My mother used to say ‘Christmas is a family time’. With fixed ideas about what that meant for us, she made those ideas clear.
We used to play ‘Happy Families’, a card game that features fictional families. Each family had four members – father, mother, son, daughter and an occupational theme, so there was Mr Bun the Baker, Mrs Bun, Master Bun and Miss Bun.
Families aren’t as predictable as Mum or ‘Happy Families’ would have us believe.

Yesterday, our local paper announced that grey seals have returned to Orford Ness. They’ve spent most of the summer at sea… The first 200 adult seals arrived in 2021… They’ve arrived for the fifth consecutive year… Pupping season is underway… Numbers are expected exceed last year’s 228 pups.

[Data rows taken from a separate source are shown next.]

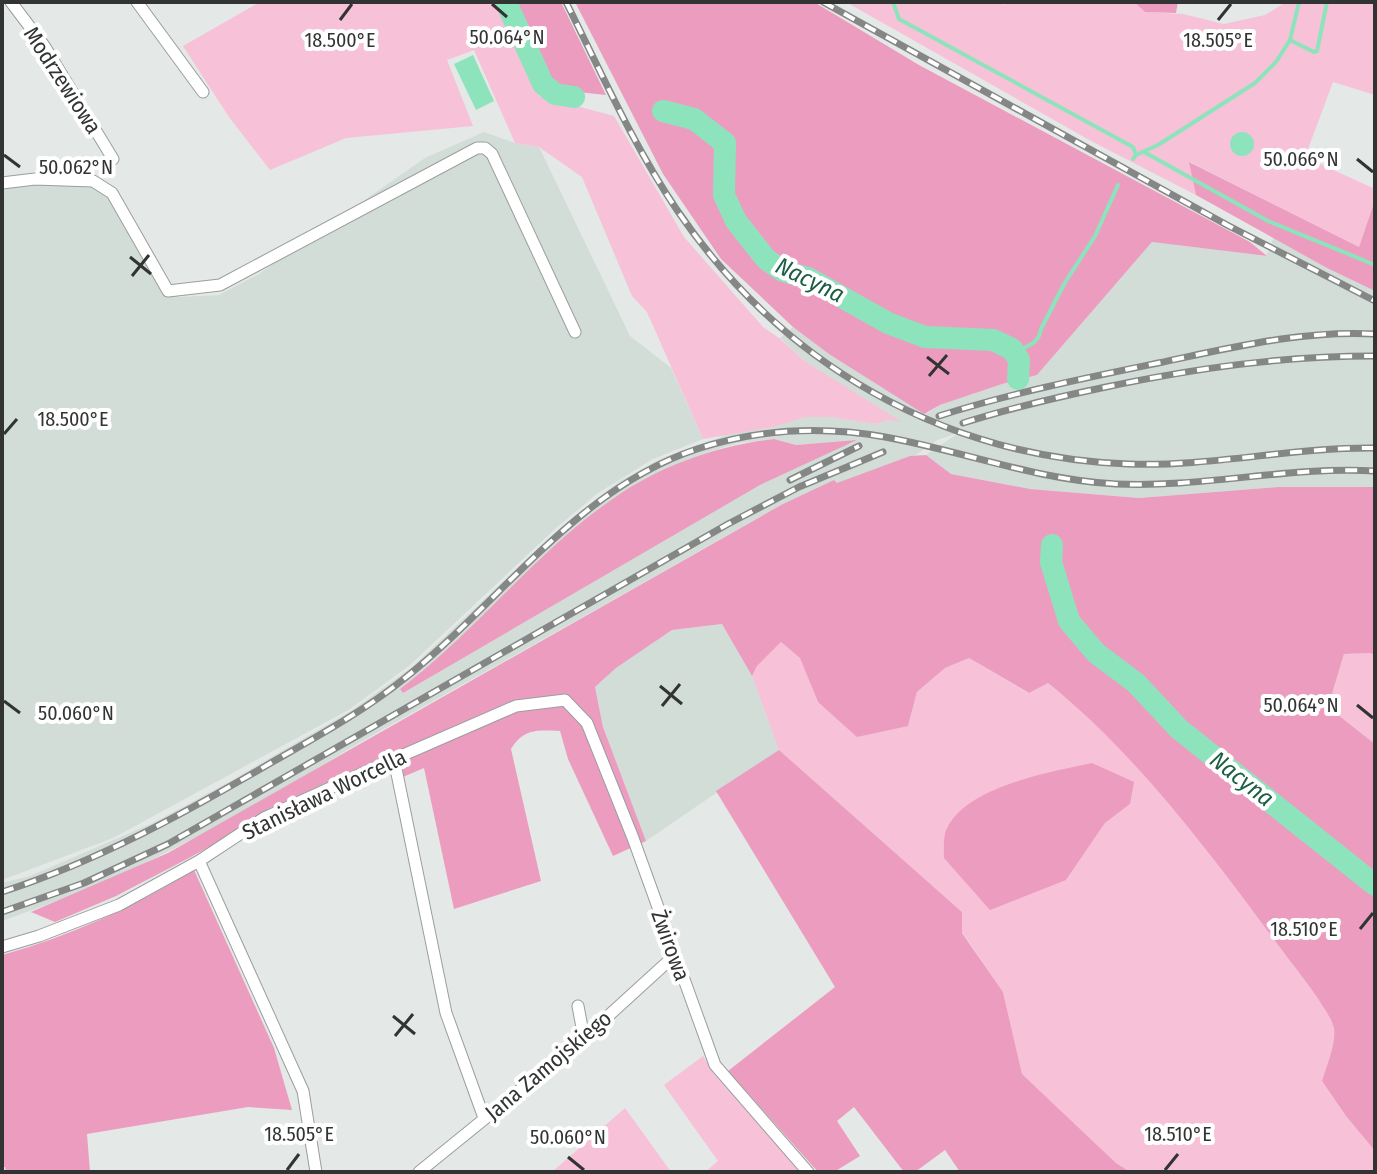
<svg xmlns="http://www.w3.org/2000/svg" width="1377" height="1174" viewBox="0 0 1377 1174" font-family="'Fira Sans Condensed',sans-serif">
  <rect width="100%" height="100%" fill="#e4e8e6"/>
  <!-- built -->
  <path fill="#d2ddd7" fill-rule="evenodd" d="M484,132L515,143L539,147L630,336L671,368L703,439L653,459L598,493L556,528L410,665L350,709L113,838L2,880V182L104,187L165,291L179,297L219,295L259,274L425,158Z
    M1274,237L1327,268L1375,291V487H1278L1139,498L1030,489L951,474L926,455L960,432L937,440L916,455L781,505L357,744L243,813L104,884L2,921V883L30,876L153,823L227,783L351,711L411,668L567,522L620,481L662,458L732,433L774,427L805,417H831L876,424L887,420L899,421L806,362L780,338L793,327L878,385L928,413L940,405L1002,384L1037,375L1152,242L1266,256ZM774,439L796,445L853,441L760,485L403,693L400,689L436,661L562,541L615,497L675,465L712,451L739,443Z
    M722,624L752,676L779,750L646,841L603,727L595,687L616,668L672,630Z"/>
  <!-- green -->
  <path fill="#f7c1d7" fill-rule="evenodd" d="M260,2H496L539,96L614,116L684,237L763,327L779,338L806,362L902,422L887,420L876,424L831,417H805L774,427L703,439L647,312L632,296L582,177L539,147L515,143L474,50L447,60L473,126L346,138L270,170L229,117L183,46Z
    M846,2H1000L1004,5L1008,2H1134L1145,12L1183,14L1224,24L1265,15L1286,2H1375V95L1333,82L1305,157L1375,189V200L1359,247L1190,162L1196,195L1091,141Z
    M781,642L800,657L818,702L908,726L917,692L945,668L969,658L1028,693L1048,683C1142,759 1216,860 1287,957C1298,971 1332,1013 1334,1028C1336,1045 1327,1065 1322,1081L1346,1116L1375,1151V1172H1130L1116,1163L1022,1074L1003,992L962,932V912L779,750L752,676L757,666ZM1130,804L1105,823L1066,880L946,828Z
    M1371,653L1375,656V744L1328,707L1344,654Z
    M703,1056L714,1074L801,1172H705L718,1161L664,1085Z
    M625,1108L671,1172H552Z"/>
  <!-- forest -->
  <path fill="#ec9dbf" d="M512,2H561L606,95L559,90L547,79Z
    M575,2H814L919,65L1250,242L1267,256L1152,242L1037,375L1002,384L940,405L924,414L829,354L793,327L721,259L663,174Z
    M1134,2H1178L1176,13L1145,12Z
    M1189,162L1359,247L1375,200V291L1327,268L1196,195Z
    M774,439L796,445L857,440L760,485L403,693L400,689C476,632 535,552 614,498C662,465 717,446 774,439Z
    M926,455L951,474L1030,489L1139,498L1278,487H1375V656L1371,653L1344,654L1328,707L1375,744V1151L1346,1116L1322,1081C1327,1064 1336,1045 1334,1028C1331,1013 1298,971 1287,957C1216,861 1142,759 1048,683L1029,693L969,658L945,668L917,692L908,726L857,737L818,702L800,658L781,642L757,666L752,676L722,624L672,630L616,668L595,687L603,727L646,841L613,856L568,759L560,731C537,730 524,728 511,749L541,881L454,909L424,768L403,777L391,754L268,809L232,834L189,858L116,896L55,922L31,912L168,853L781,505L834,480L837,483L910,456Z
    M779,750L962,912V933L1003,992L1022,1074L1116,1163L1130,1172H960L945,1150L915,1172H904L854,1107L837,1121L860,1156L834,1172H818L728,1071L835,987L716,791Z
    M1092,763L1134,782L1130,804L1105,823L1066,880L990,910L944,858C944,850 943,835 947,828C968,786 1050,772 1092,763Z
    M194,870L274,1048L292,1110L248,1107L87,1134L90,1172H6L5,1167H2V955C70,936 134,907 194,870Z"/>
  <!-- water -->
  <path fill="#8de4bc" d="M473,55L494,101L476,110L454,64Z
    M1230 144a12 12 0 1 1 24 0a12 12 0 1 1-24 0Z"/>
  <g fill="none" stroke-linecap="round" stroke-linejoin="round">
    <!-- stream -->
    <path stroke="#8de4bc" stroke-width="4" d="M893,2L899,19L1133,147L1136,155L1133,159
      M1290,40L1299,2
      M1144,152L1268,221L1375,265
      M1136,155L1158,145L1255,83L1276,62L1290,40L1314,52L1317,51L1327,2
      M1015,352C1027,346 1039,344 1041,329L1064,284L1095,236L1118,185"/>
    <!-- river -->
    <path stroke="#8de4bc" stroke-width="22" d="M506,2L543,84L555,94L574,97
      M663,111L694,119L725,143L724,195L736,221L766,259L783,271L808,278L888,323L925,337L993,340L1012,349L1019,360L1018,379
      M1052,545L1051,562L1069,621L1096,653L1136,683L1179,729L1375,885"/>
    <defs>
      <path id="minor" d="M11,2L45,47L113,159
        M137,2L203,92
        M2,183L35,179L93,181L112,193L168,291L220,285L477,148H485L492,154L575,332
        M394,759L446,1013L484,1118
        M199,861L303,1091L316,1172
        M2,947L39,936L119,905L199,861L264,818L394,759L516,706L565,700L587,723L633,838L715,1065L808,1172
        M578,1006L584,1038
        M419,1172L584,1038L674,956"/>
    </defs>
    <!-- minor casing -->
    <use href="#minor" stroke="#9b9e9d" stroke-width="13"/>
    <!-- minor -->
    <use href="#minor" stroke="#fff" stroke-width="11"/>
    <defs>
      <path id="rail" d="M566,2C601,72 633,145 677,210C781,363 942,457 1128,464C1211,467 1292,447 1375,448
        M823,2L1227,225L1375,301
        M939,416C1011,393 1085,378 1158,363C1230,348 1301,330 1375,334
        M963,423C1010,408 1058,397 1106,387C1197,368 1282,356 1375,356
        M790,480L859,446
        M2,892C98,861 183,814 269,764C316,737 363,712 405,678C501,602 576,489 697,449C758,429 822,426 885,437C963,451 1036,480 1116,484C1203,488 1288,466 1375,471
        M2,912L84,883L168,844L728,524L799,487L883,452"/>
    </defs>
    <!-- rail casing -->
    <use href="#rail" stroke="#858786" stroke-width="7"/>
    <!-- rail -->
    <use href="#rail" stroke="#fff" stroke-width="4" stroke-dasharray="12" stroke-linecap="butt"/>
  </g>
  <!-- ticks -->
  <path fill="none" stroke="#323333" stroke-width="3" d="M492,4L507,17M340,20L352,4M1218,20L1231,4M4,155L20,167M1357,159L1373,172M130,257L151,274M132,276L149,255M927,357L949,374M929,376L947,355M4,434L17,419M660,686L682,704M4,701L20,713M1357,705L1373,718M662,706L680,684M1360,929L1373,913M393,1016L415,1034M395,1036L413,1014M568,1157L584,1170M287,1170L299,1154M1165,1170L1178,1154"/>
  <g text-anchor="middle" stroke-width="8" stroke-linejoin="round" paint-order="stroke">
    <!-- street labels -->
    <g font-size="22" fill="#323333" stroke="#fff">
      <text transform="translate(63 80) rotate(57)" y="8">Modrzewiowa</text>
      <text transform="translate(324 794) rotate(-26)" y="8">Stanisława Worcella</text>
      <text transform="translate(671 945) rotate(70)" y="8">Żwirowa</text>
      <text transform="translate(548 1065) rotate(-40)" y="8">Jana Zamojskiego</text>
    </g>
    <!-- water labels -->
    <g font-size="24" font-style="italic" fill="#1b5e44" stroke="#fff">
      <text transform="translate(810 280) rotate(26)" y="8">Nacyna</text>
      <text transform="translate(1242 779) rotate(38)" y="8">Nacyna</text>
    </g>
  </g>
  <g font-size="20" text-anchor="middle" fill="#323333" stroke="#fff" stroke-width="8" stroke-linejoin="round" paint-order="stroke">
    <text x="507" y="44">50.064°N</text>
    <text x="340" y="47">18.500°E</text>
    <text x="1218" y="47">18.505°E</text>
    <text x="1301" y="166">50.066°N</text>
    <text x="76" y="174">50.062°N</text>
    <text x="73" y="426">18.500°E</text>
    <text x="1301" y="712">50.064°N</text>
    <text x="76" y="720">50.060°N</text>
    <text x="1304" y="936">18.510°E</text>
    <text x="299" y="1141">18.505°E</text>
    <text x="1178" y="1141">18.510°E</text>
    <text x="568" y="1144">50.060°N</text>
  </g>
  <!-- border -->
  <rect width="1377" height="1174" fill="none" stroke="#323333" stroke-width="8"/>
</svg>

I’ve watched seal families in groups on the beach. They don’t like to be disturbed, they seem to sleep a lot, movement is limited. I know some families like that.
In contrast, each day I watch the squirrel family in our garden. They’re always on the move, often eating… Jumping from tree to tree looking dangerous… Chasing each other in both play and mutual aggravation. I know some families like that, too.
At Christmas people ‘do family’ like seals, others like squirrels. Seals travel, but having arrived, they congregate in large groups and don’t move much. Squirrels stay closer to home, but are always active, always eating, playing and aggravating in smaller groups…

One friend will find family serving Christmas dinner at the Salvation Army; another will find family in a local care home. Some will meet with their church family, some with their pub family, some with their football family. Some families will have a new member joining them for the first time; others will together remember those no longer with them.
This morning, helped by seals, squirrels and Mr Bun the Baker, I’m reflecting on the qualities that make family – faithfulness, loyalty, love, reliability, belonging, protection… and remembering that Bethlehem family, many years ago, that still affects families today.